The film is also dotted with a few game, flamboyant supporting turns. Banks, powdered and bewigged like she hopped off the Marie Antoinette parade, brings an amusing egocentricity, theatricality, and wit to Effie, the District 12 escort. Stanley Tucci, in a blue pompadour, is also dynamite as TV host Caesar Flickerman with enough game-show host energy and charm. Donald Sutherland and Bentley mostly have to act wily, respectively, playing the tyrannical President Snow and Seneca. But Woody Harrelson and Lenny Kravitz are the more interesting standouts as Katniss and Peeta's drunken mentor Haymitch Abernathy and Katniss' compassionate stylist Cinna, shaping their characters with empathy. Making the only impression as one of the killing-machine tributes is Isabelle Fuhrman; go figure that her character is skilled with a knife after her insidious turn in "Orphan." Also, Amandla Stenberg is wonderful as Rue, a quiet tribute that befriends Katniss; her scenes with Lawrence are deeply felt with a powerful send-off.

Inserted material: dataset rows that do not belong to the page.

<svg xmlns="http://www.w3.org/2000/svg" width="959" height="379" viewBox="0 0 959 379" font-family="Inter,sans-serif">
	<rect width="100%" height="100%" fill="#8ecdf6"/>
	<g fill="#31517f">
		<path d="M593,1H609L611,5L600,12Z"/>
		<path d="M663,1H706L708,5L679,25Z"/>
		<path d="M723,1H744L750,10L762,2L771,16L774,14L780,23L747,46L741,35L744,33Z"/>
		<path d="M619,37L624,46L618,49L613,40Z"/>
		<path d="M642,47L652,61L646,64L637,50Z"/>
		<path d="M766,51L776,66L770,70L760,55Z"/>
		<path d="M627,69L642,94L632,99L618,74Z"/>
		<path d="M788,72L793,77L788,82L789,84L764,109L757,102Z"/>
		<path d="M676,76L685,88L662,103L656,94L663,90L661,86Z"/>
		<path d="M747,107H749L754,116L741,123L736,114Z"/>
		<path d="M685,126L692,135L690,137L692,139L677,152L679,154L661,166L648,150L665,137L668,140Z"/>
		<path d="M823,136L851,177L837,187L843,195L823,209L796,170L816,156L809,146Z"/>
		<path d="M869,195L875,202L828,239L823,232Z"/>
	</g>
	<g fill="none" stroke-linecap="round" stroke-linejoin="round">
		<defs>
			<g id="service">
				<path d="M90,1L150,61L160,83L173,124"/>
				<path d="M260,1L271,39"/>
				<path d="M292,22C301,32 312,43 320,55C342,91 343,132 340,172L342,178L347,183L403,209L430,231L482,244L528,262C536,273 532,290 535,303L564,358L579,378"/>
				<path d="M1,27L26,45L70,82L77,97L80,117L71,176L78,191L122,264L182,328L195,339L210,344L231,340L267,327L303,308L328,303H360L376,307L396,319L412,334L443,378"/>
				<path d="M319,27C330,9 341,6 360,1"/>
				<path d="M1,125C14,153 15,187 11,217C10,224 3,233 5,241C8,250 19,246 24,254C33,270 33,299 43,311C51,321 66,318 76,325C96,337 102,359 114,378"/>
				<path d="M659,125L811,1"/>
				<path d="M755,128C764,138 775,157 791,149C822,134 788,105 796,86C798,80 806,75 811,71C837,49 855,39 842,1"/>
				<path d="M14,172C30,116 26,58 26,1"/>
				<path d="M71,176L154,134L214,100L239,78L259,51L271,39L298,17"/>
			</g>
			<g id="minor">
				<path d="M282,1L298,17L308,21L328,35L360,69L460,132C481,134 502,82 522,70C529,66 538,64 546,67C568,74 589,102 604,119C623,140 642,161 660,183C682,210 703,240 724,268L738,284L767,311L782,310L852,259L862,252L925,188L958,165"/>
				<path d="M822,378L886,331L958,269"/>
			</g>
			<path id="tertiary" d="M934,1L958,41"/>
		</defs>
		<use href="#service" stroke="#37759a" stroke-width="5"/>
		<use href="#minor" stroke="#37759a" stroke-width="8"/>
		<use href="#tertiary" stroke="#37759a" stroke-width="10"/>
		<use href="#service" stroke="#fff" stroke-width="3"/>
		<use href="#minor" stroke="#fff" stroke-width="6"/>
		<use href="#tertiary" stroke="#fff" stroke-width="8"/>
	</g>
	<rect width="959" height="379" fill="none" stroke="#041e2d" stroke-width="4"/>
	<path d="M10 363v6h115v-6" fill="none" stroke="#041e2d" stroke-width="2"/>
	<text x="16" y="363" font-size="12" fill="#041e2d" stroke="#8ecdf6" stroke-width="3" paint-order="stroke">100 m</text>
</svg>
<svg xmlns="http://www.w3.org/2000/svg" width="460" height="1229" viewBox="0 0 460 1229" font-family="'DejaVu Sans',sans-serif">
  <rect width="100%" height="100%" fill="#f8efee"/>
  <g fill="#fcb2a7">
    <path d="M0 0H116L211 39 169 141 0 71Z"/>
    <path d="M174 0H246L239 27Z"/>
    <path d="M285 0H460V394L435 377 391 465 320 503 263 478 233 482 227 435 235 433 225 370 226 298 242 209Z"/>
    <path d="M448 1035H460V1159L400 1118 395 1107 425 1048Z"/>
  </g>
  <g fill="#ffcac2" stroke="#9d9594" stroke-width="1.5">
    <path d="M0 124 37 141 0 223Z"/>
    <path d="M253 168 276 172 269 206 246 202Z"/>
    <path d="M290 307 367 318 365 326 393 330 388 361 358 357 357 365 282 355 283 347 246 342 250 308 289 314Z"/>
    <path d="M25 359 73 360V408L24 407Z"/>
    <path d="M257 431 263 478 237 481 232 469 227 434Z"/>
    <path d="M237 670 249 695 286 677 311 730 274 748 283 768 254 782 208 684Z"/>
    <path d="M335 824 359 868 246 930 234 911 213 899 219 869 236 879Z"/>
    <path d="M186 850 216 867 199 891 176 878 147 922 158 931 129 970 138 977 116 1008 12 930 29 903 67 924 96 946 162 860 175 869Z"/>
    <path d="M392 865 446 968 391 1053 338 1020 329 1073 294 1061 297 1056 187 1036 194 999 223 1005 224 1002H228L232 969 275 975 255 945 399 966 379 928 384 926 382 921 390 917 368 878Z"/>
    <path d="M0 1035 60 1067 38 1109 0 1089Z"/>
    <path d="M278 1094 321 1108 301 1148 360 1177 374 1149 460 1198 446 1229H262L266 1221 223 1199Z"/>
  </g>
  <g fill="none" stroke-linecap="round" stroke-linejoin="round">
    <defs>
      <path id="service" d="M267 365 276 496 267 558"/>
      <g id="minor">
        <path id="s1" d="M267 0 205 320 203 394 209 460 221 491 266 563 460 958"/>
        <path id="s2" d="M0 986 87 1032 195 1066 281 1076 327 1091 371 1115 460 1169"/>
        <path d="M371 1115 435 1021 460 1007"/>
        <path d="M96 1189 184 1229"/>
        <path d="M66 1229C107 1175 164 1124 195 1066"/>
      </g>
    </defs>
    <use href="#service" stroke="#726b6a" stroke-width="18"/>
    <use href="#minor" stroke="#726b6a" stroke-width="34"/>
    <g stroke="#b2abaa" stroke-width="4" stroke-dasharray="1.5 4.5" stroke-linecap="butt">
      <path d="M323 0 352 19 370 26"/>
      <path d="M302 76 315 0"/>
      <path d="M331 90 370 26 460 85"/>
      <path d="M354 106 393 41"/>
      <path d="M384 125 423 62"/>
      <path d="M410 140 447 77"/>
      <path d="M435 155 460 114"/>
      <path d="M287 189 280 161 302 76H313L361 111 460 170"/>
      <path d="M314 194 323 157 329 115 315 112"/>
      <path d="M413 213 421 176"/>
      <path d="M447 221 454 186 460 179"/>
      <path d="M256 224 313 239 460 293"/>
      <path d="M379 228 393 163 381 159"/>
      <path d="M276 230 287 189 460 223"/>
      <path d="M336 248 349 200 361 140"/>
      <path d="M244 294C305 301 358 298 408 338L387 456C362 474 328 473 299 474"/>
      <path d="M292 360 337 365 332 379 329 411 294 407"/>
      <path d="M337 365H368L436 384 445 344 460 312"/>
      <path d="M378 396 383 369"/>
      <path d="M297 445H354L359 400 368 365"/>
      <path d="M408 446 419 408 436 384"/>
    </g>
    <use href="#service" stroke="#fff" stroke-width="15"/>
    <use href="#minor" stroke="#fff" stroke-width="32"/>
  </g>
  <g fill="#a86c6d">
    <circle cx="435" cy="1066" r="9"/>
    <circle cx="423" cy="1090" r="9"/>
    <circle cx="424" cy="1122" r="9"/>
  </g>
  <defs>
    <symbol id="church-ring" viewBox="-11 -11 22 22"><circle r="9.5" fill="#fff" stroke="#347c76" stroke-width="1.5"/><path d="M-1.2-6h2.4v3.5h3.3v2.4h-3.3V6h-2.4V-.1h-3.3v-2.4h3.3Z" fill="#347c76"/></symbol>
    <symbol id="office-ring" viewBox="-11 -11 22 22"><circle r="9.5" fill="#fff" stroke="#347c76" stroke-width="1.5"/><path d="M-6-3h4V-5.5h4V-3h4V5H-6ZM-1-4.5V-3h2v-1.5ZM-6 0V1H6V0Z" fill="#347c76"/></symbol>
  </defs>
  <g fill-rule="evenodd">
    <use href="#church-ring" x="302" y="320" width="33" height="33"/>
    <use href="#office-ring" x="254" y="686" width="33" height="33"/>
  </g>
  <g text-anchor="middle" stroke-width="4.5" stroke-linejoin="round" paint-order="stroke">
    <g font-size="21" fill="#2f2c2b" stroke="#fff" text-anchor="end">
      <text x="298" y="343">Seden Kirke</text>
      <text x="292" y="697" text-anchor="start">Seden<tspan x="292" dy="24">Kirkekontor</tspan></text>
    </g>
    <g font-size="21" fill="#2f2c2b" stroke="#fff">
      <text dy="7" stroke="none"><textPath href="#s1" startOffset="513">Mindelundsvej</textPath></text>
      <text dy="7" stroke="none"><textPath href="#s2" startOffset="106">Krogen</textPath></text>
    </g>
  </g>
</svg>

Larry Dias' set decoration and the costume design by Judianna Makovsky sharply range from the grey concentration camp look of District 12 to the campy, retro-futuristic/Kabuki decor of The Capitol (where everyone is gaudy, privileged, and shallow). Equally terrific are Tom Stern's gleaming cinematography and the plaintive music score by James Newton Howard and T-Bone Burnett. Harrowing and compelling, "The Hunger Games" should resonate for anyone with a pulse. For those that didn't get caught in the buzz of Ms. Collins' books, the film version might force some to play catch-up, and fans that devoured the books cover to cover won't leave hungry. Well, it will leave them hungry for more Katniss. The finish isn't really a cliffhanger, but satisfyingly lays the groundwork for "Catching Fire." After "Harry Potter" and "Twilight," let the games begin for another promising pop franchise on Hollywood's hands.